START SOURCE DOCUMENT
Thread: [Acro] RE: Caution on Spade Mods

Message: [Acro] RE: Caution on Spade Mods

Follow-Up To: ACRO Email list (for List Members only)

From: Doyne Keith E MECH <DoyneKE at NAVSEA.NAVY.MIL>

Date: Thu, 10 Apr 2003 17:03:54 UTC


Message:

  
	Neal:


		I think Kermit Weeks was looking at the flutter caused by
spring gear in his Week's Solution.  The result was to put a flow divider
near the spring gear.   If I remember correctly, Henry Haigh mounted the
Ratsrepus wing on a truck and measured the control stick force versus
deflection as the truck drove up and down the runway.  I guess that is how
he determined what spade size and design to start with.    At an airshow in
Connecticut, I remember asking Leo Loudenslager about his "floating" spades
on his plane.  Leo said it was his design, and didn't provide any further
details.  He actually seemed annoyed that I asked him that question.


						Fly Safe,
						Keith Doyne
						IAC Chapter 58
						IAC #10545
		     

-----Original Message-----
From: Neal Frangesh [mailto:LGAENG at compuserve.com]
Sent: Thursday, April 10, 2003 12:11 PM
To: Acro, Exploder
Subject: [Acro] Caution on Spade Mods


David:

It was a long time ago, but I seem to recall that the flutter research 
done by Kermit Weeks was done not too long after Harold Chappel was 
killed flight testing a new Laser style monoplane.  According to wittnesses,

the wing disintegrated during a high speed pass.  The probable cause of the 
accident was flutter.

Monoplanes are (probably) inherently less resistant to certain torsional
wing 
flutter modes than biplanes.  People should be very cautious when making 
changes to the size, shape, and weight of their spades.  As your e-mail so 
well points out, there is a lot more to it than just "cut and try".
END SOURCE DOCUMENT
**JOB ITEM A:** The email thread on spade modifications warns people to be cautious when changing certain properties of their spades. List those properties.
**JOB ITEM B:** Reproduce the email thread's passage between "It was a long" and "accident was flutter.", inclusive, without altering it.
START INFORMATION SHOWN
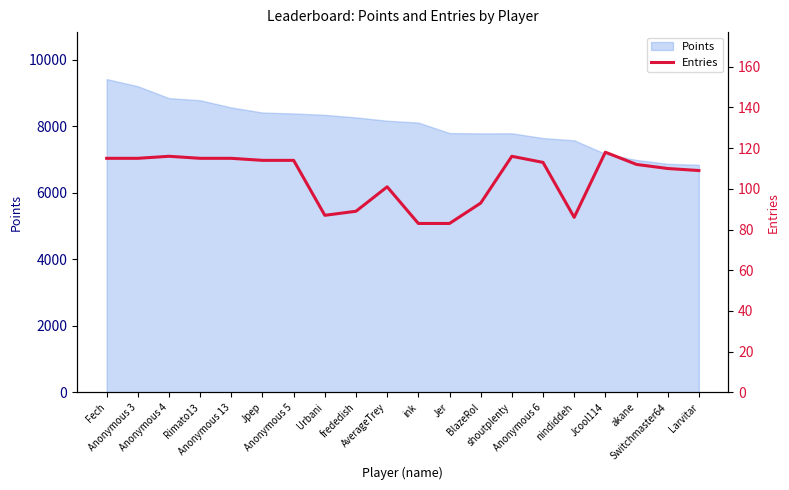

The chart shows a value of 114 at Jpep. True or false?

True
END INFORMATION SHOWN
**TASK ANSWER A:** size, shape, weight

**TASK ANSWER B:**
It was a long time ago, but I seem to recall that the flutter research 
done by Kermit Weeks was done not too long after Harold Chappel was 
killed flight testing a new Laser style monoplane.  According to wittnesses,

the wing disintegrated during a high speed pass.  The probable cause of the 
accident was flutter.